**Directions:** Reproduce the following data exactly, minus any images.

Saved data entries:
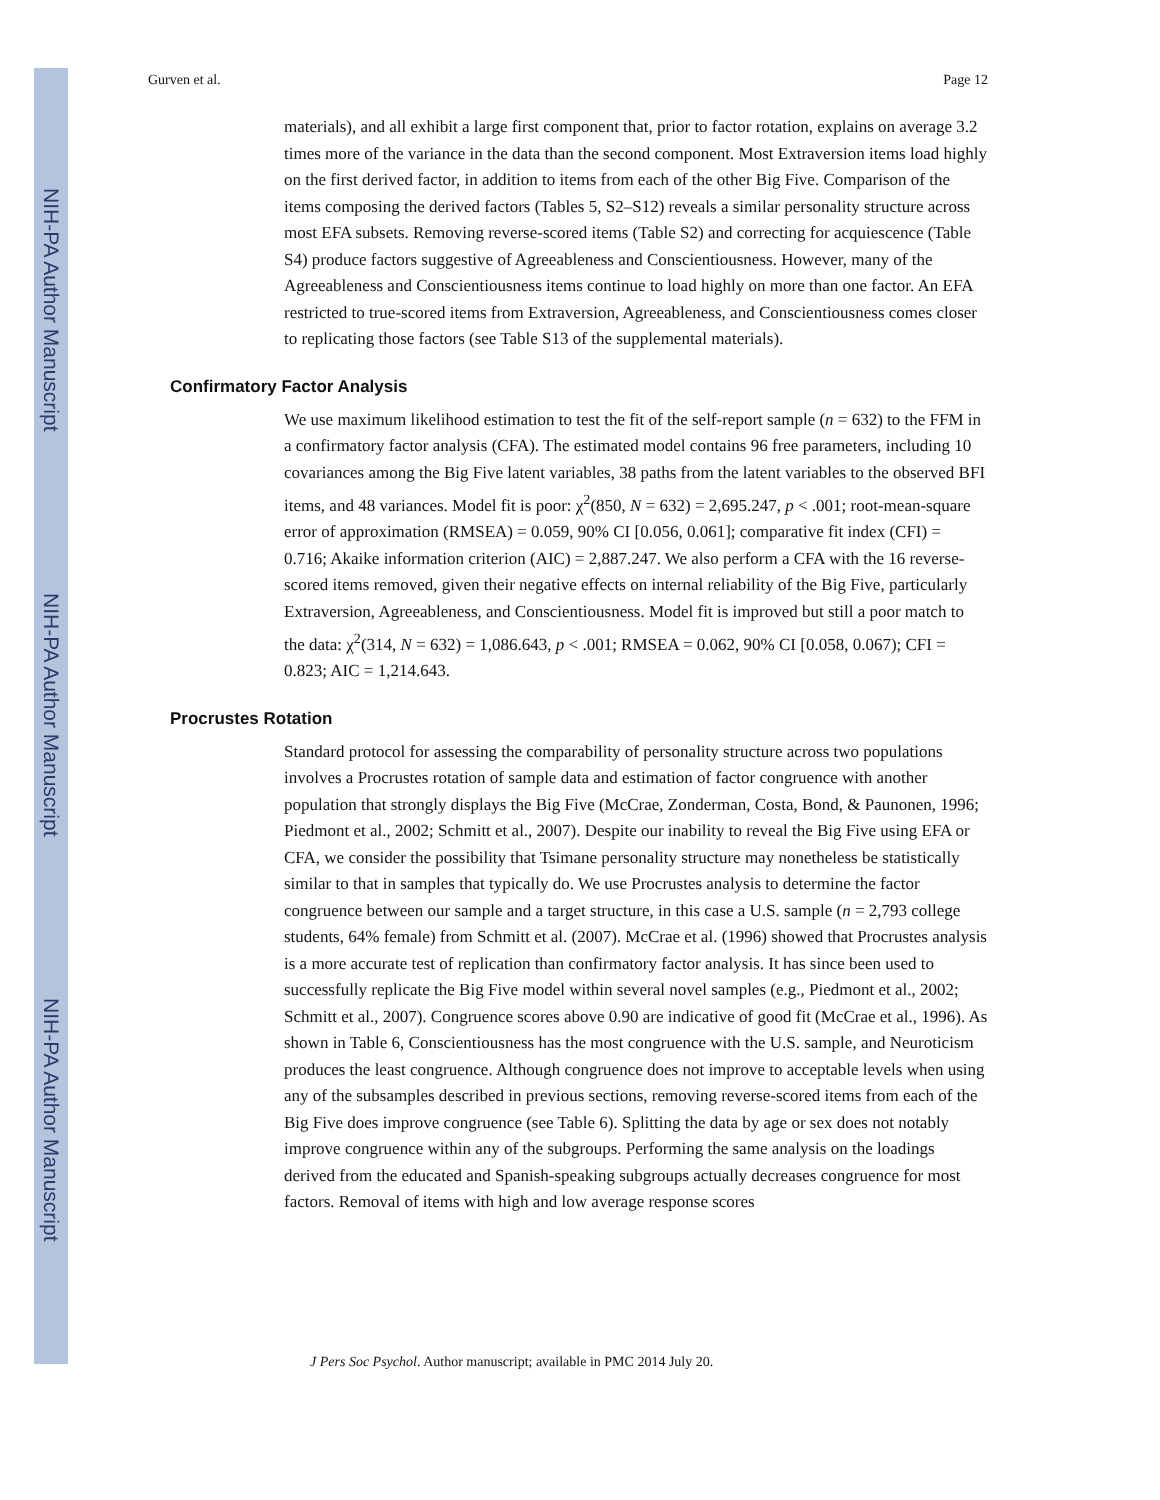NIH-PA Author Manuscript
NIH-PA Author Manuscript
NIH-PA Author Manuscript
Gurven et al. Page 12
materials), and all exhibit a large first component that, prior to factor rotation, explains on average 3.2 times more of the variance in the data than the second component. Most Extraversion items load highly on the first derived factor, in addition to items from each of the other Big Five. Comparison of the items composing the derived factors (Tables 5, S2–S12) reveals a similar personality structure across most EFA subsets. Removing reverse-scored items (Table S2) and correcting for acquiescence (Table S4) produce factors suggestive of Agreeableness and Conscientiousness. However, many of the Agreeableness and Conscientiousness items continue to load highly on more than one factor. An EFA restricted to true-scored items from Extraversion, Agreeableness, and Conscientiousness comes closer to replicating those factors (see Table S13 of the supplemental materials).
Confirmatory Factor Analysis
We use maximum likelihood estimation to test the fit of the self-report sample (n = 632) to the FFM in a confirmatory factor analysis (CFA). The estimated model contains 96 free parameters, including 10 covariances among the Big Five latent variables, 38 paths from the latent variables to the observed BFI items, and 48 variances. Model fit is poor: χ<sup>2</sup>(850, N = 632) = 2,695.247, p < .001; root-mean-square error of approximation (RMSEA) = 0.059, 90% CI [0.056, 0.061]; comparative fit index (CFI) = 0.716; Akaike information criterion (AIC) = 2,887.247. We also perform a CFA with the 16 reverse-scored items removed, given their negative effects on internal reliability of the Big Five, particularly Extraversion, Agreeableness, and Conscientiousness. Model fit is improved but still a poor match to the data: χ<sup>2</sup>(314, N = 632) = 1,086.643, p < .001; RMSEA = 0.062, 90% CI [0.058, 0.067); CFI = 0.823; AIC = 1,214.643.
Procrustes Rotation
Standard protocol for assessing the comparability of personality structure across two populations involves a Procrustes rotation of sample data and estimation of factor congruence with another population that strongly displays the Big Five (McCrae, Zonderman, Costa, Bond, & Paunonen, 1996; Piedmont et al., 2002; Schmitt et al., 2007). Despite our inability to reveal the Big Five using EFA or CFA, we consider the possibility that Tsimane personality structure may nonetheless be statistically similar to that in samples that typically do. We use Procrustes analysis to determine the factor congruence between our sample and a target structure, in this case a U.S. sample (n = 2,793 college students, 64% female) from Schmitt et al. (2007). McCrae et al. (1996) showed that Procrustes analysis is a more accurate test of replication than confirmatory factor analysis. It has since been used to successfully replicate the Big Five model within several novel samples (e.g., Piedmont et al., 2002; Schmitt et al., 2007). Congruence scores above 0.90 are indicative of good fit (McCrae et al., 1996). As shown in Table 6, Conscientiousness has the most congruence with the U.S. sample, and Neuroticism produces the least congruence. Although congruence does not improve to acceptable levels when using any of the subsamples described in previous sections, removing reverse-scored items from each of the Big Five does improve congruence (see Table 6). Splitting the data by age or sex does not notably improve congruence within any of the subgroups. Performing the same analysis on the loadings derived from the educated and Spanish-speaking subgroups actually decreases congruence for most factors. Removal of items with high and low average response scores
J Pers Soc Psychol. Author manuscript; available in PMC 2014 July 20.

**Task response:**
NIH-PA Author Manuscript
NIH-PA Author Manuscript
NIH-PA Author Manuscript
Gurven et al. Page 12
materials), and all exhibit a large first component that, prior to factor rotation, explains on average 3.2 times more of the variance in the data than the second component. Most Extraversion items load highly on the first derived factor, in addition to items from each of the other Big Five. Comparison of the items composing the derived factors (Tables 5, S2–S12) reveals a similar personality structure across most EFA subsets. Removing reverse-scored items (Table S2) and correcting for acquiescence (Table S4) produce factors suggestive of Agreeableness and Conscientiousness. However, many of the Agreeableness and Conscientiousness items continue to load highly on more than one factor. An EFA restricted to true-scored items from Extraversion, Agreeableness, and Conscientiousness comes closer to replicating those factors (see Table S13 of the supplemental materials).
Confirmatory Factor Analysis
We use maximum likelihood estimation to test the fit of the self-report sample (n = 632) to the FFM in a confirmatory factor analysis (CFA). The estimated model contains 96 free parameters, including 10 covariances among the Big Five latent variables, 38 paths from the latent variables to the observed BFI items, and 48 variances. Model fit is poor: χ<sup>2</sup>(850, N = 632) = 2,695.247, p < .001; root-mean-square error of approximation (RMSEA) = 0.059, 90% CI [0.056, 0.061]; comparative fit index (CFI) = 0.716; Akaike information criterion (AIC) = 2,887.247. We also perform a CFA with the 16 reverse-scored items removed, given their negative effects on internal reliability of the Big Five, particularly Extraversion, Agreeableness, and Conscientiousness. Model fit is improved but still a poor match to the data: χ<sup>2</sup>(314, N = 632) = 1,086.643, p < .001; RMSEA = 0.062, 90% CI [0.058, 0.067); CFI = 0.823; AIC = 1,214.643.
Procrustes Rotation
Standard protocol for assessing the comparability of personality structure across two populations involves a Procrustes rotation of sample data and estimation of factor congruence with another population that strongly displays the Big Five (McCrae, Zonderman, Costa, Bond, & Paunonen, 1996; Piedmont et al., 2002; Schmitt et al., 2007). Despite our inability to reveal the Big Five using EFA or CFA, we consider the possibility that Tsimane personality structure may nonetheless be statistically similar to that in samples that typically do. We use Procrustes analysis to determine the factor congruence between our sample and a target structure, in this case a U.S. sample (n = 2,793 college students, 64% female) from Schmitt et al. (2007). McCrae et al. (1996) showed that Procrustes analysis is a more accurate test of replication than confirmatory factor analysis. It has since been used to successfully replicate the Big Five model within several novel samples (e.g., Piedmont et al., 2002; Schmitt et al., 2007). Congruence scores above 0.90 are indicative of good fit (McCrae et al., 1996). As shown in Table 6, Conscientiousness has the most congruence with the U.S. sample, and Neuroticism produces the least congruence. Although congruence does not improve to acceptable levels when using any of the subsamples described in previous sections, removing reverse-scored items from each of the Big Five does improve congruence (see Table 6). Splitting the data by age or sex does not notably improve congruence within any of the subgroups. Performing the same analysis on the loadings derived from the educated and Spanish-speaking subgroups actually decreases congruence for most factors. Removal of items with high and low average response scores
J Pers Soc Psychol. Author manuscript; available in PMC 2014 July 20.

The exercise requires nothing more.